So we're about 30 hours removed from the groundbreaking announcement that the IZOD IndyCar Series will move to a single chassis - ahem, "safety cell," excuse me - produced by Dallara for the 2012 season and beyond. The majority of the reaction to this decision has been tempered disappointment layered with guarded optimism for the future.
Certainly, what was unveiled on Wednesday was not what most of us expected, or really wanted. The cars that we will see on track in 2012 look nothing like any of the concepts presented to us beforehand by BAT, Delta Wing, Lola, Swift, or even Dallara.
To be honest, we still don't even know what the car will look like for certain - we just have the general idea of how a handful of the parts on the safety cell will appear.
The content of the announcement was a far cry from what most of us had hoped for. Instead of the beautiful Lola chassis, one of the many innovative Swift designs, or even one of Dallara's three less groundbreaking models - or better yet, an entry from each - we don't have any definitive designs to sink our teeth into for quite a while. And that's a disappointment, to say the least.
It's especially disappointing because of how amazing some of the chassis in play would have looked. The Lola was perhaps the best-looking open wheel car since Lola's last Champ Car, which was retired at the end of 2006. It's a car that should be used in some form, by some series, somewhere in the world. Hell, even if only the Indy Lights version of the car makes it to that series, that car needs to be in competition.
The return of Dallara, and Dallara alone, also put a lot of people off. Yes, anybody who wants to design an aerodynamic kit for the car can, but it's not quite the same as a full-blown chassis war, where two or three different companies vie to produce the greatest vehicle overall for their teams. And a lot of people are sick of the same company producing the vehicle, especially when the current chassis that dominates the series has been panned by a lot of fans, particularly when Champ Car produced a new chassis in 2007 (four full years after the Dallara's introduction).
But sit on this decision for a little while, consider it more rationally, and you have perhaps the greatest move that the sport has made since Randy Bernard came on board.
By allowing anybody to design their own aerodynamic kits while only allowing Dallara to produce safety cells, the series maintains the best of both worlds: the fairness of a single unbiased supplier for the safety cell, and the innovation, visual variation, and on-track advantages that come out of different aerodynamic kits.

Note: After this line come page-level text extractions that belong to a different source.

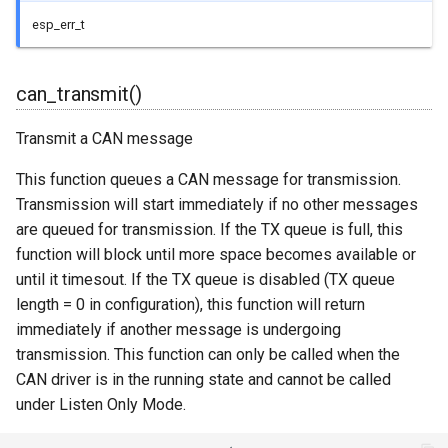
BLEService
esp_err_t
BLEServiceMap
can_transmit()
BLEUUID
Transmit a CAN message
BLEUtils
This function queues a CAN message for transmission.
Transmission will start immediately if no other messages
BLEUuidNotFoundExceptio
are queued for transmission. If the TX queue is full, this
function will block until more space becomes available or
BLEValue
until it timesout. If the TX queue is disabled (TX queue
Client
length = 0 in configuration), this function will return
immediately if another message is undergoing
DNSServer
transmission. This function can only be called when the
CAN driver is in the running state and cannot be called
EEPROMClass
under Listen Only Mode.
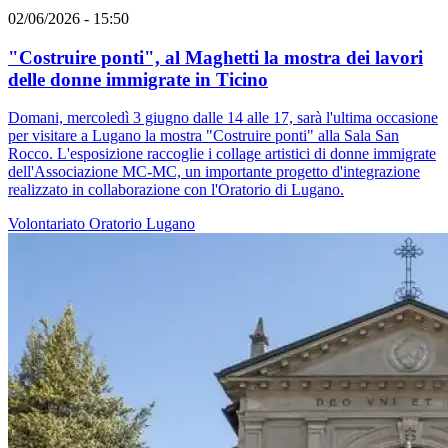
02/06/2026 - 15:50
"Costruire ponti", al Maghetti la mostra dei lavori
delle donne immigrate in Ticino
Domani, mercoledì 3 giugno dalle 14 alle 17, sarà l'ultima occasione
per visitare a Lugano la mostra "Costruire ponti" alla Sala San
Rocco. L'esposizione raccoglie i collage artistici di donne immigrate
dell'Associazione MC-MC, un importante progetto d'integrazione
realizzato in collaborazione con l'Oratorio di Lugano.
Volontariato
Oratorio
Lugano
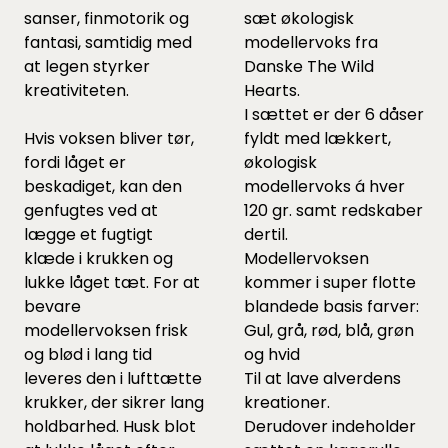
sanser, finmotorik og
sæt økologisk
fantasi, samtidig med
modellervoks fra
at legen styrker
Danske The Wild
kreativiteten.
Hearts.
I sættet er der 6 dåser
Hvis voksen bliver tør,
fyldt med lækkert,
fordi låget er
økologisk
beskadiget, kan den
modellervoks á hver
genfugtes ved at
120 gr. samt redskaber
lægge et fugtigt
dertil.
klæde i krukken og
Modellervoksen
lukke låget tæt. For at
kommer i super flotte
bevare
blandede basis farver:
modellervoksen frisk
Gul, grå, rød, blå, grøn
og blød i lang tid
og hvid
leveres den i lufttætte
Til at lave alverdens
krukker, der sikrer lang
kreationer.
holdbarhed. Husk blot
Derudover indeholder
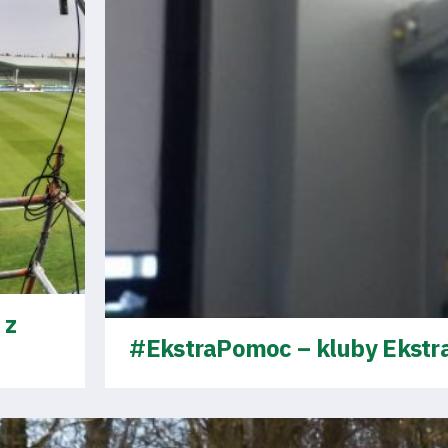
 z
#EkstraPomoc – kluby Ekstra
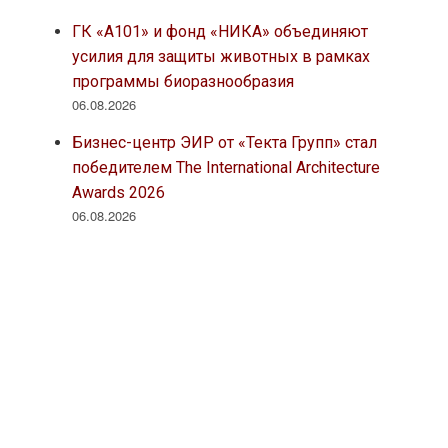
ГК «А101» и фонд «НИКА» объединяют
усилия для защиты животных в рамках
программы биоразнообразия
06.08.2026
Бизнес-центр ЭИР от «Текта Групп» стал
победителем The International Architecture
Awards 2026
06.08.2026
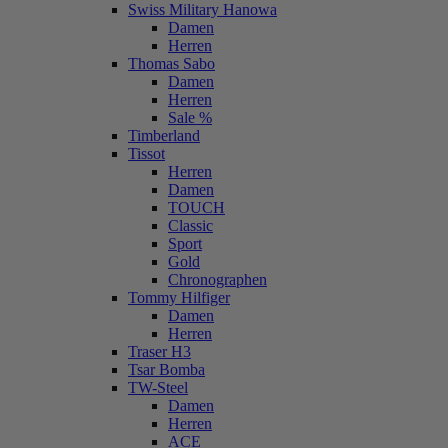
Swiss Military Hanowa
Damen
Herren
Thomas Sabo
Damen
Herren
Sale %
Timberland
Tissot
Herren
Damen
TOUCH
Classic
Sport
Gold
Chronographen
Tommy Hilfiger
Damen
Herren
Traser H3
Tsar Bomba
TW-Steel
Damen
Herren
ACE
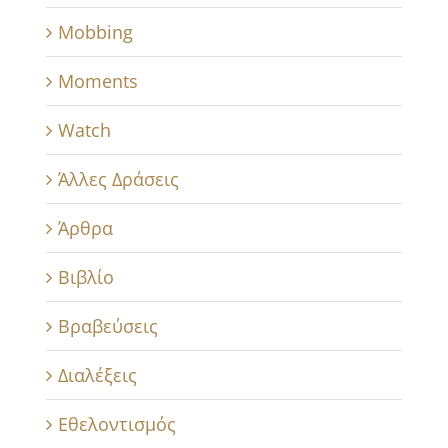
Mobbing
Moments
Watch
Άλλες Δράσεις
Άρθρα
Βιβλίο
Βραβεύσεις
Διαλέξεις
Εθελοντισμός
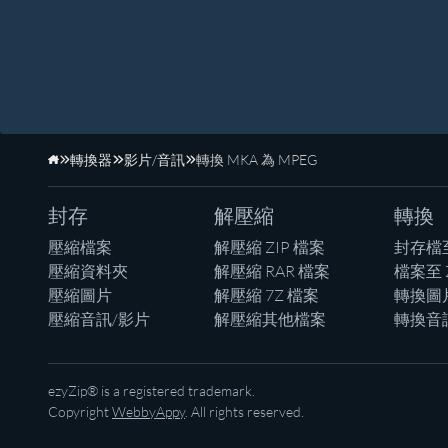
轉換器
影片/音訊
轉換 MKA 為 MPEG
首頁
封存
解壓縮
轉換
壓縮檔案
解壓縮 ZIP 檔案
封存檔
壓縮資料夾
解壓縮 RAR 檔案
檔案至 
壓縮圖片
解壓縮 7Z 檔案
轉換圖
壓縮音訊/影片
解壓縮其他檔案
轉換音
ezyZip® is a registered trademark.
Copyright
WebbyAppy
. All rights reserved.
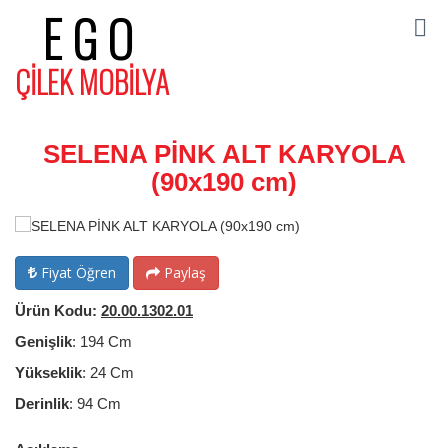
EGO
ÇİLEK MOBİLYA
SELENA PİNK ALT KARYOLA
(90x190 cm)
Fiyat Öğren
Paylaş
Ürün Kodu:
20.00.1302.01
Genişlik
: 194 Cm
Yükseklik
: 24 Cm
Derinlik
: 94 Cm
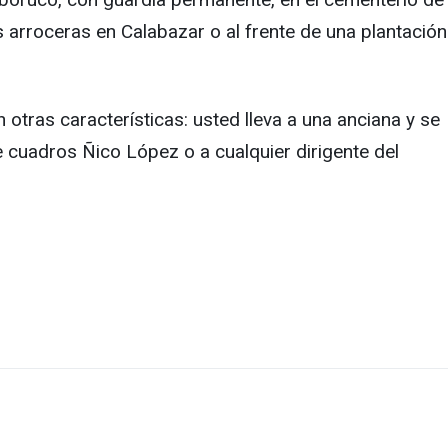
as arroceras en Calabazar o al frente de una plantación
otras características: usted lleva a una anciana y se
de cuadros Ñico López o a cualquier dirigente del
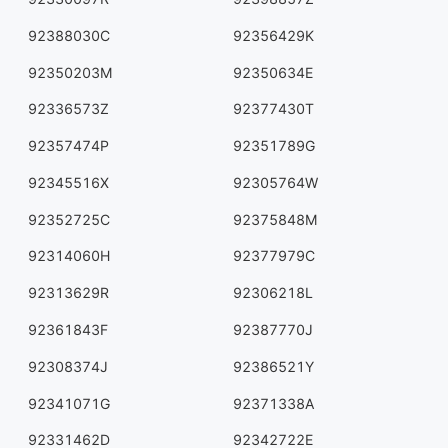
92388030C
92356429K
92350203M
92350634E
92336573Z
92377430T
92357474P
92351789G
92345516X
92305764W
92352725C
92375848M
92314060H
92377979C
92313629R
92306218L
92361843F
92387770J
92308374J
92386521Y
92341071G
92371338A
92331462D
92342722E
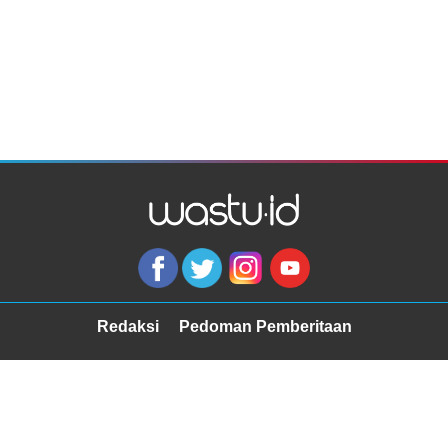
Redaksi
Pedoman Pemberitaan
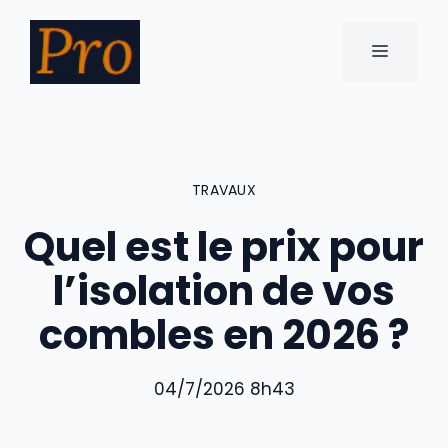
Aller
au
MENU
contenu
TRAVAUX
Quel est le prix pour
l’isolation de vos
combles en 2026 ?
04/7/2026 8h43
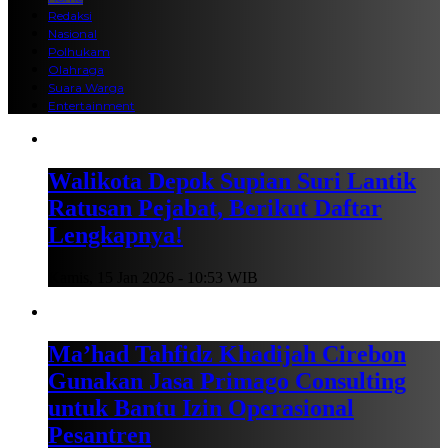
Redaksi
Nasional
Polhukam
Olahraga
Suara Warga
Entertainment
Walikota Depok Supian Suri Lantik
Ratusan Pejabat, Berikut Daftar
Lengkapnya!
Kamis, 15 Jan 2026 - 10:53 WIB
Ma’had Tahfidz Khadijah Cirebon
Gunakan Jasa Primago Consulting
untuk Bantu Izin Operasional
Pesantren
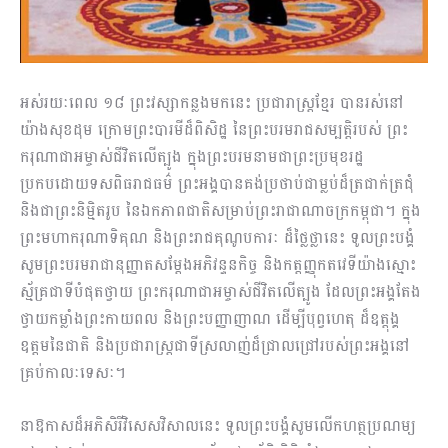
អស់រយៈពេល ១៨ ព្រះវស្សាកន្លងមកនេះ ប្រជារាស្ដ្រខ្មែរ បានរស់នៅ
យ៉ាងសុខដុម ក្រោមព្រះបារមីដ៏ពិសិដ្ឋ នៃព្រះបរមរាជសម្បត្តិរបស់ ព្រះ
ករុណាជាអម្ចាស់ជីវិតលើត្បូង ក្នុងព្រះបរមនាមជាព្រះប្រមុខរដ្ឋ
ប្រកបដោយទសពិធរាជធម៌ ព្រះអង្គបានគង់ប្រថាប់ជាម្លប់ដ៏ត្រជាក់ត្រជុំ
និងជាព្រះនិម្មិតរូប នៃឯកភាពជាតិសម្រាប់ព្រះរាជាណាចក្រកម្ពុជា។ ក្នុង
ព្រះមហាករុណាទិគុណ និងព្រះរាជគុណូបការៈ ដ៏ថ្លៃថ្លានេះ ទូលព្រះបង្គំ
សូមព្រះបរមរាជានុញ្ញាតសម្ដែងអភិវន្ទនកិច្ច និងកត្តញ្ញុកតវេទីយ៉ាងស្មោះ
ស្ម័គ្រជាទីបំផុតថ្វាយ ព្រះករុណាជាអម្ចាស់ជីវិតលើត្បូង ដែលព្រះអង្គតែង
ថ្វាយកម្លាំងព្រះកាយពល និងព្រះបញ្ញាញាណ ដើម្បីបុព្វហេតុ ដ៏ឧត្តុង្គ
ឧត្តមនៃជាតិ និងប្រជារាស្ដ្រជាទីស្រលាញ់ដ៏ជ្រាលជ្រៅរបស់ព្រះអង្គនៅ
គ្រប់កាលៈទេសៈ។
នាឱកាសដ៏អភិសិរីវិសេសវិសាលនេះ ទូលព្រះបង្គំសូមលើកហត្ថប្រណម្យ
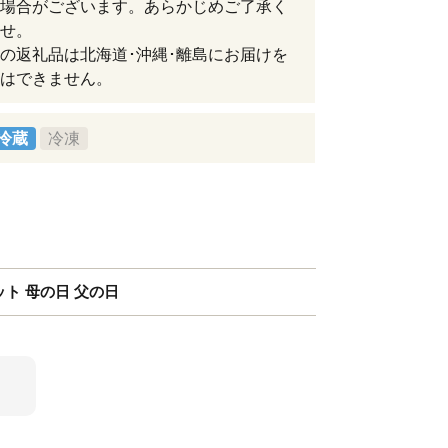
場合がございます。あらかじめご了承く
せ。
の返礼品は北海道･沖縄･離島にお届けを
はできません。
冷蔵
冷凍
ト 母の日 父の日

Any engine manufacturer looking to join the sport can now find ways to add aesthetic cues that reflect their street cars to an IndyCar, perhaps the most purpose-built racing machine in the world. (Lotus' Formula 1 head, Tony Fernandes, has already hinted that the brand may up their commitment in 2012 from their current sponsorship of Takuma Sato.) Keep in mind that one of the reasons fans flocked to NASCAR was because the cars used to resemble what we saw on the road every day; now, IndyCar has a little crack at that, too.
Let's also keep in mind what Dallara offered to maintain its relationship with IndyCar: a brand new facility in Speedway that will churn out these new safety cells. Indianapolis becomes a racing town all year once again, as the engineering schools of the Midwest (fun fact: my grandfather studied engineering in Purdue) will produce the future minds that shape the sport. The facility creates new jobs that should help rejuvenate the local economy, something that should not go without consideration.
I will concede that for all the fanfare that came with this announcement, and all of the high expectations that we the fans and writers developed on our own, we were a bit let down. But it was our own grandiose expectations and rigid mindsets that let us down. We all wanted something for the series that nobody starting from scratch could really provide us with in 2012, while still making a reasonable amount of money. As much as I hate to say it, racing is a business... a business in which my vision of Honda, Porsche, Cosworth, and BMW 3.4-liter V6s in Dallara, Lola, and Swift chassis is not quite feasible at the moment.
Once we all get over those elevated hopes, dreams, and expectations we had, I'm sure that IndyCar and Dallara will not disappoint, and we're going to see a fantastic 2012 IndyCar season. It'd just be nice to have a few more complete and concrete images and specs drawn up at this point, especially since the new car has been such a long time coming.
But alas, we shall keep waiting... and in the meantime, probably drawing up our own aero kits. Let the art project begin!